The “Mainline Kademlia” protocol

Kademlia is a description of the network interactions and rpc calls that can form a distributed hash table. Today, these kad based DHTs are one of the most common forms of distributed storage. However, since kademlia does not specify the application level protocol to make calls, it is instead implemented on top of existing application protocols, making many of the rings incompatible with each other.

I was interested specifically in the Kad ring that is used by the Mainline Bitorrent client. This storage is used in practice as a distributed source of information about torrents, so that new peers can join a swarm even when there is no tracker present. The ring is used by utorrent, the official bittorrent.com client, and the Vuze client with an optional plugin. (Vuze has a native DHT which is incompatible with other systems.)

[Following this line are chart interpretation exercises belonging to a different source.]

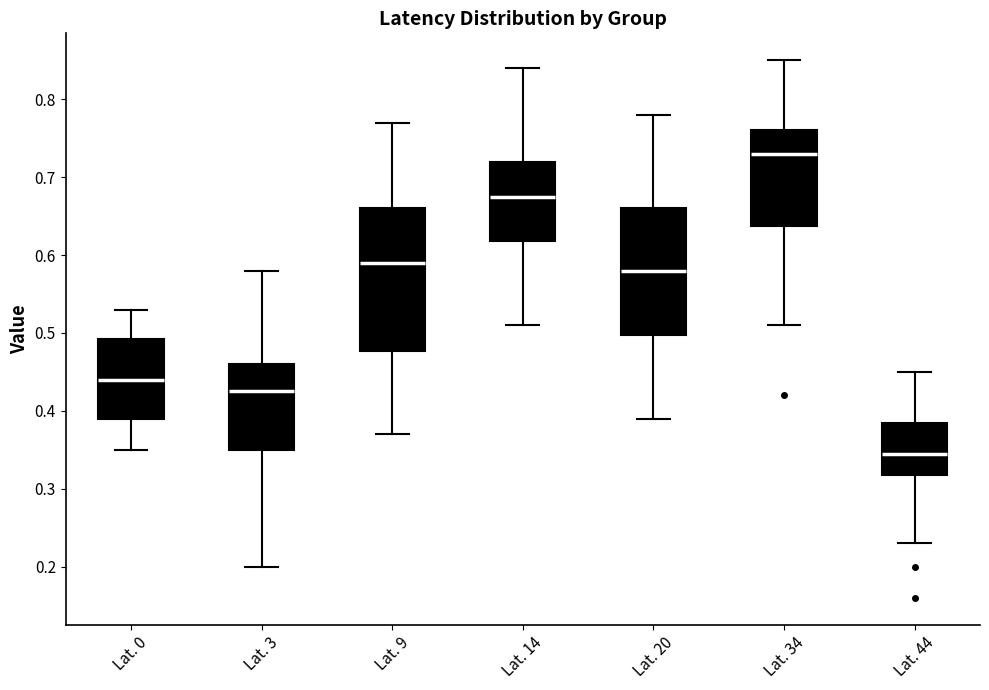

Which box is the tallest, from its lower edge to its upper edge?

Lat. 9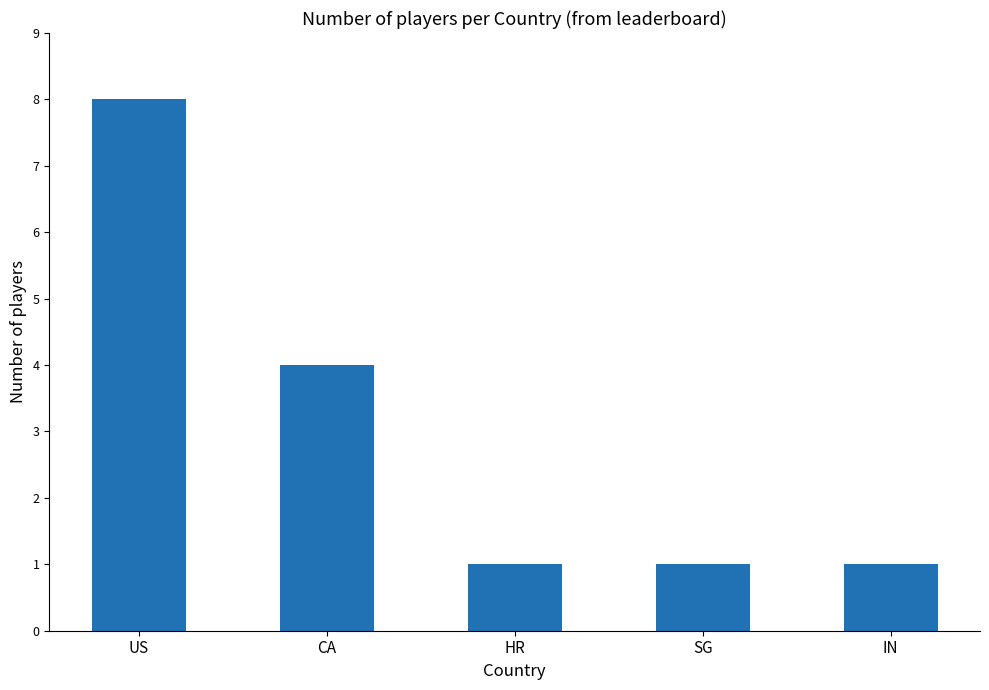

True or false: the data shows 1 at SG.

True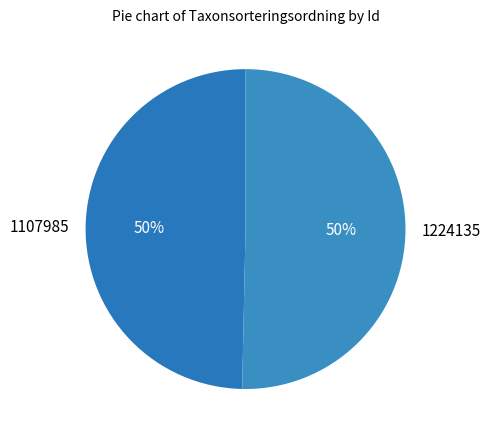

How many slices are in this pie chart?

2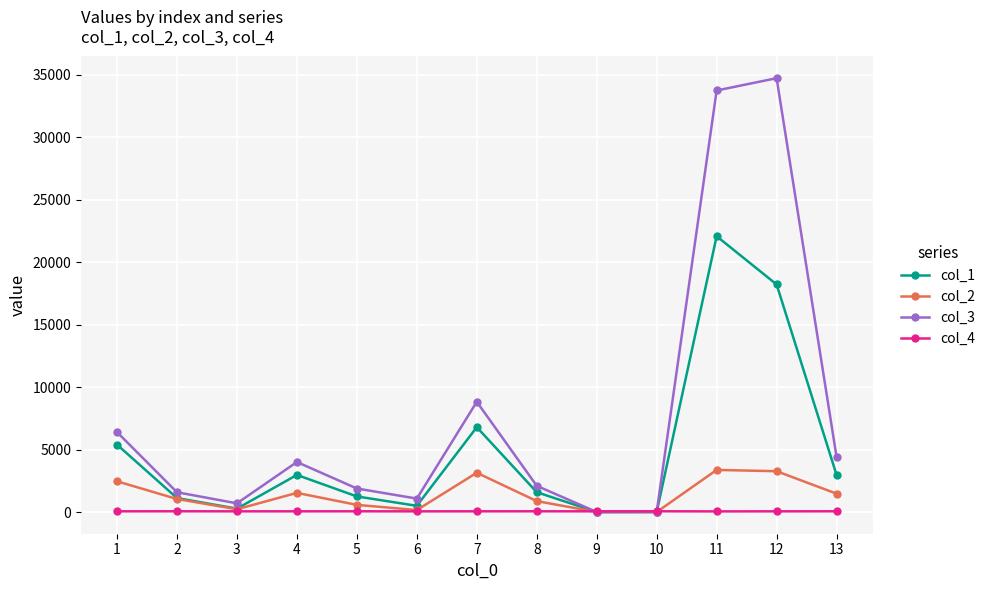

Count the number of categories in the chart.

13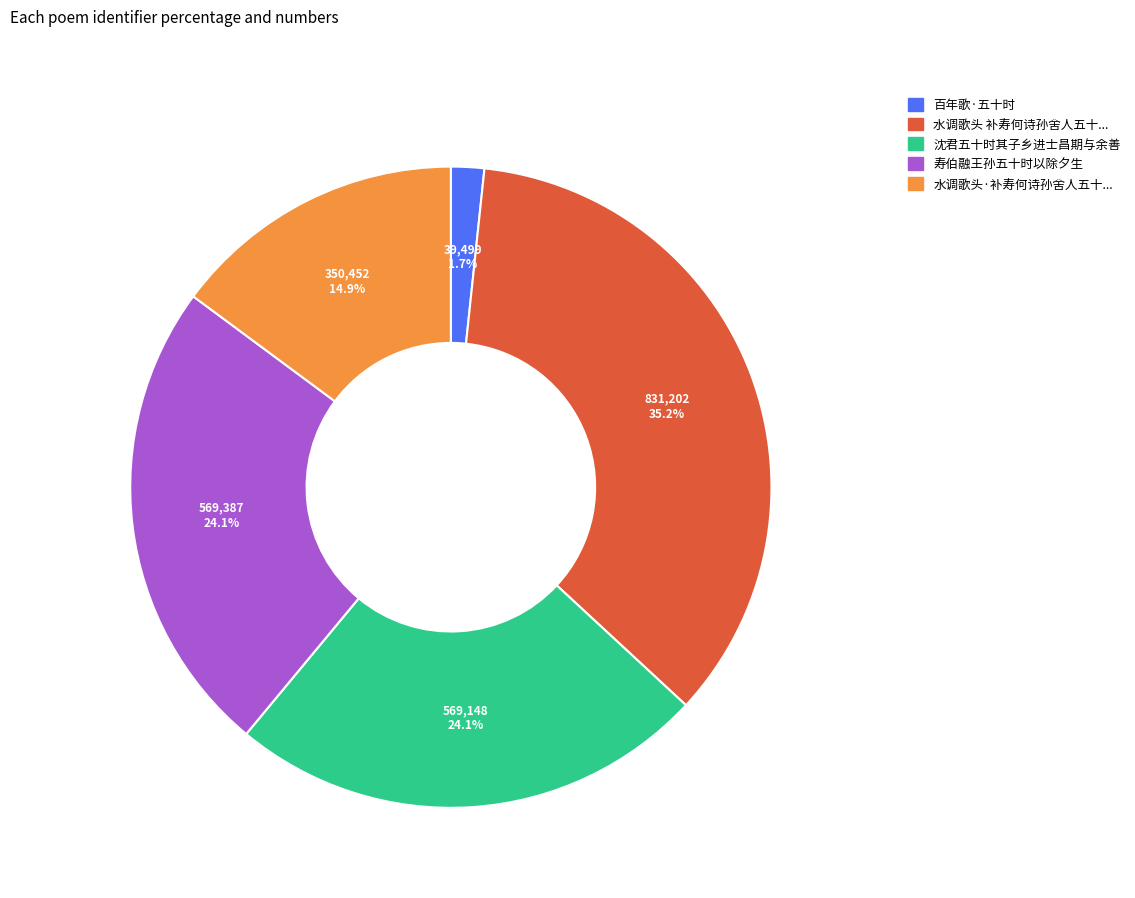

Does any single category account for the majority?

No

Unsurprisingly, the protocol for this DHT is well advertised. The reason is two-fold: first, the amount of space is limited, and it is hard for clients to tell between valid and invalid data, so you don’t want to allow arbitrary data into the DHT. Secondly, the questionable legality of many torrents means that it is detrimental for a third party to have a means to easily monitor the swarm.

The Protocol

This DHT is described as a Bittorrent BEP . There are three remote procedure calls that need to be implemented for the protocol, and a fourth (ping) that can be used to help with reliability

ping

ping is used simply to make sure that another host in your routing table is still alive. this is sent out periodically, and in fact with quite rapid frequency to make sure that your view of the DHT ring is mostly correct. The ping is made with your id in the ring, and is responded to with the remote hosts ID.

find_node

this is used to discover new hosts in the DHT my querying known nodes. You specify a specific point on the ring, and the host will return the 8 closest hosts to that point that it knows. You must recursively send this request to find the closest possible node to any given point, since that mirrors the mode used by new nodes to join the ring.

get_peers

This is the get request of the protocol. You can ask a host for the data stored against a 20 byte key. If it has data for that key it will return it, as well as a token which you can then use to modify that data.
Data is stored in multiples of 26 bytes, where the first 20 represent a position on the ring, the next four are the IP4 address of that node and the final two are the port. The claim is that these nodes may be active in the swarm with the requested 20byte key.

announce_peer

Using the token from a previous get_peers request, you can add your own 26 bytes of data to the table.

Uses

It turns out that you can use this data to store messages of around 1MB. To do this, you choose a key for the message, find the closest node to that key, and then execute a string of alternating get_peers and announce_peer requests. You would use the port number as an index for ordering of your messages, and the 20 byte index fields to store the actual data. The primary problem is that recovery is not guaranteed. Each get_peers request will return only a limited number of peers, and depending on the method used data will either be lost (all but the last few messages will be dropped from the DHT) or returned randomly.

A more sophisticated storage method could get around this problem. My first inclination would be to set up a system which jumped keys fairly frequently, storing at most 4 to 8 messages in each key, and then a pointer to the next key. This method would also remove the size limitation caused by the naive implementation but would be more susceptible to data loss issues.